This is Sierra, a mustang that I impulsively bought at the Ft. Worth Stock Show and Rodeo auction 2 years ago.  I had never bought anything at an auction and had never seen this horse before, much less ridden her, and I’m not generally an impulsive person!  What was I thinking??  Well, God knew that she was what I needed, I guess.  She was born on a range in Oregon, then rounded up at the age of 3 and trained for 120 days by a trainer named Josh Peebles (of All Purpose Horsemanship in Georgia) who did an awesome job with her.  He competed with her in the Mustang Magic competition at the rodeo, placing 4th.  Then the auction followed, in which all of the mustangs in the competition are sold (sometimes being bought by their trainers). I began bidding on her and the rest is history!  My wonderful parents helped me trailer her from Texas to Ohio, and my husband – after agreeing that we could buy this horse sight unseen! – built a pen beside our barn where she and our other mare could get used to each other for a few days before living together in the pasture. 
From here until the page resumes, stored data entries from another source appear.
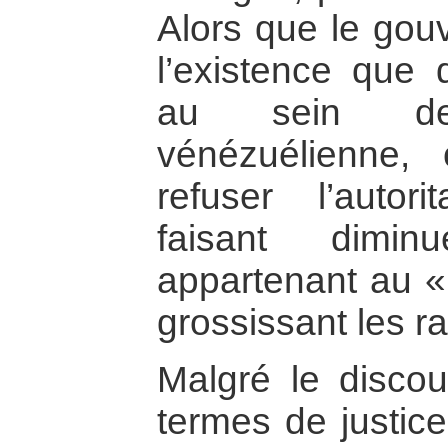
Alors que le gou
l’existence que
au sein de
vénézuélienne, c
refuser l’autor
faisant dimin
appartenant au « 
grossissant les ra
Malgré le discou
termes de justice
She has been a delight!  Sierra has the most common sense of any horse I’ve ever ridden, has never had a single foot or stomach problem despite eating everything she can find, and is calm and collected pretty much all of the time.  One thing to know about mustangs, however, is that they typically bond to one person and remain wary of the rest of the world.  That has definitely been the case with Sierra.  I can do just about anything with her, but my husband cannot even touch her!  It’s a challenge for the farrier and vet to work on her because she is so suspicious of everyone.  Yes, we have used sedation more often than I would like, but it’s been necessary at times.  She does let my daughter pet and even ride her, however.  She’s a great horse and I know we’ll have many more happy trails together.

My other horse is an Anglo-Arabian who is now 18 years old. I bought her as a yearling in Kentucky, and I was hoping to one day use her for dressage. I grew up riding both Western and English, and fell in love with dressage in high school after several years of doing three-day eventing. As so often happens, life got in the way after I bought her, and I was not able to commit the money or time to riding with a dressage trainer. I started her out in my western tack, and I quickly learned that she has great “cow sense”, so I began working her on our cattle. We had a lot of fun with that, and my husband got to see how useful a good horse really is! In 2017 we sold our cows in an effort to simplify our farm operations somewhat. Since then, Darlin and I have enjoyed relaxed rides around the farm, and she is now helping my daughter learn how to ride.